The non-profit group cites Amtrak’s rising costs as a leading factor in its decision to cancel the annual excursions. Society officials tell Trains News Wire the organization has received two price quotes this year for operating the New River Train. Amtrak provided its first quote in January, but just a couple of weeks ago, a revised quote was emailed to the organization with a 9.6 percent cost increase. The passenger railroad cited rising labor costs for the unexpected hike.

Chris Lockwood, the organization’s general manager, says these figures and Amtrak’s ability to implement new prices and policies with 60-days notice makes it financially impractical to plan and market excursion trains for the third and four weekends of October.

Cancelling 2019’s excursions dates builds upon an already troublesome 2018 excursion season when the New River Train suffered a financial loss of more than $100,000 due to Amtrak mid-season tariff hikes. Lockwood says the organization built its operating budget based on Amtrak’s Oct. 1, 2017 tariff increase, but new private car policies and a mid-season tariff hike in 2018 skewed the group’s budget. The group still has unpaid bills from last year.

News Wire asked the organization to explain the cost increase and if measures were taken to protect the organization from suffering a loss after learning of the rate increase.

Joe Rosenthal, the organization’s assistant general manager, is responsible for calculating operating costs, securing private cars from across the country, and coordinating those logistics and fees. He says there are two types of costs the society calculates.

First, the organization budgets for mileage costs in transporting all of the privately owned railcars to a central point, like Chicago or Washington, D.C., to be placed on a dedicated deadhead train to Huntington. Rosenthal says those cars travel from all across the nation.

When the organization was budgeting for its trips last year, the mileage rate was $2.90 per mile, as outlined in the passenger railroad’s Oct 1, 2017 addendum to the private car tariff. In May 2018, Amtrak increased the rate to $3.26 per mile. On Jan. 1, 2019, the rate became $3.67 per mile, an increase of more than 26 percent since October 2017.

Secondly, the organization requests a rate from Amtrak to move the equipment to Huntington and operate the four-day excursion using Amtrak locomotives and personnel. Amtrak’s charter and special movements office is responsible for calculating and issuing these rates.

Rosenthal says both mileage and the operating cost of the New River Train saw multiple layers of unexpected price increases in 2018. In addition, Amtrak cut Huntington as an intermediate stop where passenger cars could be added or dropped by the Cardinal. This forced the organization to accept Amtrak’s deadhead costs from Chicago, which were figured in the overall operating rate.

“We began adjusting our expenses by reducing food costs, supplies, and administrative expenses. These had minimal impact on our operation because of the significance of the operating cost increase,” Lockwood says.

The organization also had to spend more money advertising the excursions because its marketing schedule was delayed due to uncertainty with Amtrak’s new policies in early 2018.

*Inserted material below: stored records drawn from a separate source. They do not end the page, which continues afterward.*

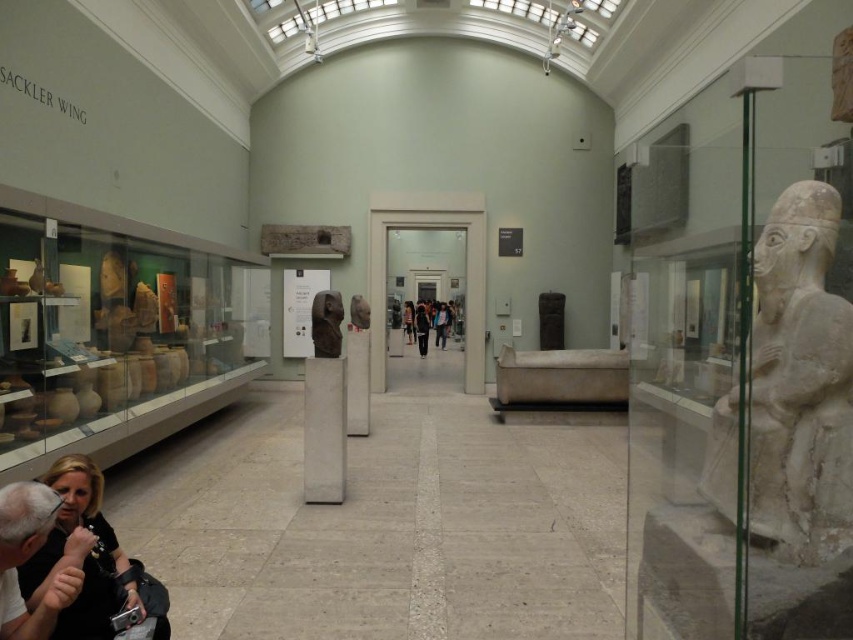
Question: Which of these objects is positioned closest to the matte black hair at lower left?

Choices:
 (A) white marble pillar at center
 (B) white marble statue at right

Answer: (B)

Question: Is white marble statue at right to the right of matte stone bust at center from the viewer's perspective?

Choices:
 (A) no
 (B) yes

Answer: (B)

Question: Which object is the closest to the white textured shirt at lower left?

Choices:
 (A) matte stone bust at center
 (B) white marble pillar at center
 (C) matte stone statue at center
 (D) matte black hair at lower left

Answer: (D)

Question: Is matte black hair at lower left smaller than white textured shirt at lower left?

Choices:
 (A) no
 (B) yes

Answer: (A)

Question: Does white textured shirt at lower left appear on the right side of light brown leather jacket at center?

Choices:
 (A) yes
 (B) no

Answer: (B)

Question: Estimate the real-world distances between objects in this image. Which object is farther from the matte stone statue at center?

Choices:
 (A) light brown leather jacket at center
 (B) matte black hair at lower left
 (C) white textured shirt at lower left

Answer: (A)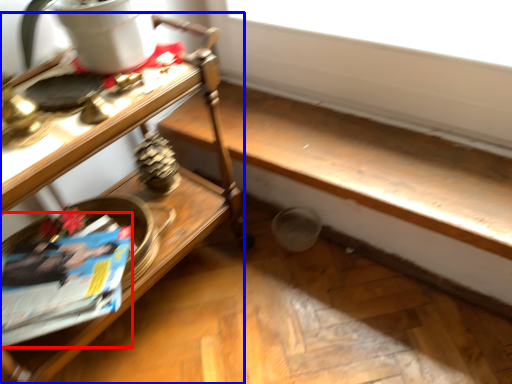
Question: Which point is closer to the camera, magazine (highlighted by a red box) or table (highlighted by a blue box)?

Choices:
 (A) magazine
 (B) table

Answer: (B)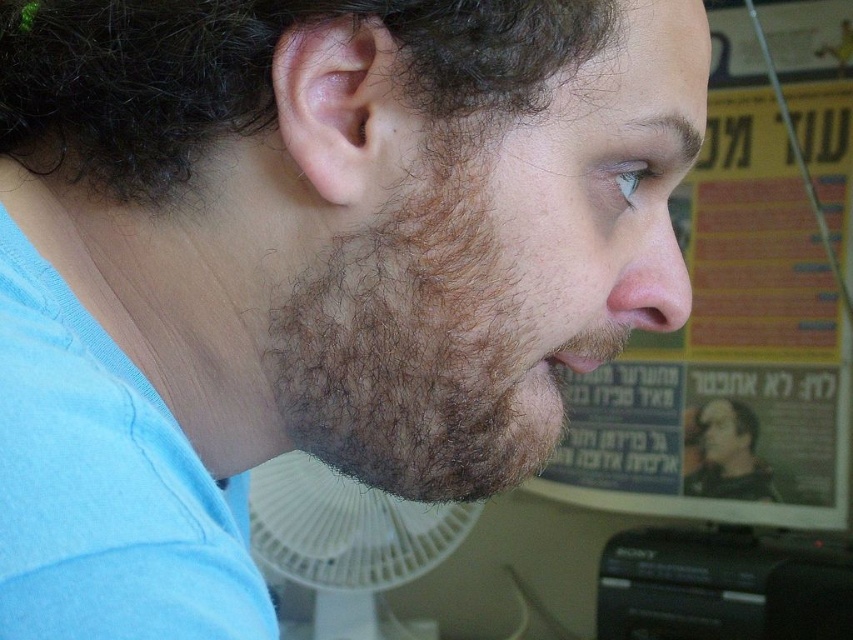
Does yellow paper at upper right appear on the left side of white plastic fan at lower center?

In fact, yellow paper at upper right is to the right of white plastic fan at lower center.

What do you see at coordinates (740, 304) in the screenshot? I see `yellow paper at upper right` at bounding box center [740, 304].

Is point (790, 360) positioned after point (300, 538)?

Yes.

Locate an element on the screen. yellow paper at upper right is located at coordinates (740, 304).

Is white plastic fan at lower center wider than pink flesh-colored ear at center?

“The lessons we’ve learned in 2018 and Amtrak’s ability to once again increase these costs – just like the 9.6 percent hike we’ve already seen once in 2019 – is bad business to move forward and try to continue this tradition despite its economic validity and value to southern West Virginia,” Lockwood says.

“We appreciate many people stepping forward to assist in this difficult time. We thank the office of U.S. Sen. Joe Manchin (D-W.Va.) for calling on Amtrak to explain its rate increases and try to reverse this trend. We gave it our best effort, but this is the only viable option now,” the organization said in a statement issued to its membership Tuesday night.

The New River Train was the country’s last-surviving and longest mainline passenger excursion train, hauling around 4,800 passengers annually during its four days of operation on CSX Transportation-owned tracks in southern West Virginia. The 30-car train was an economic boost for Hinton – a town that hosts a rail festival in recognition of the train’s annual runs. The organization says the New River Train’s overall impact to the West Virginia economy is roughly $8 million.

Since its inception 53 years ago, the New River Train has hosted several distinguished steam locomotives, including Nickel Plate Road No. 765, Milwaukee Road No. 261, Chesapeake & Ohio No. 614, and Pere Marquette No. 1225, among others. It is estimated the New River Train has hauled more than 300,000 passengers through the New River Gorge and southern West Virginia since the society’s inception.

“We don’t think this is the end of the New River Train– but it’s goodbye for now,” Lockwood says.

News Wire is reaching out to private car owners, local leaders, and Amtrak for comment on the organization’s Tuesday night decision.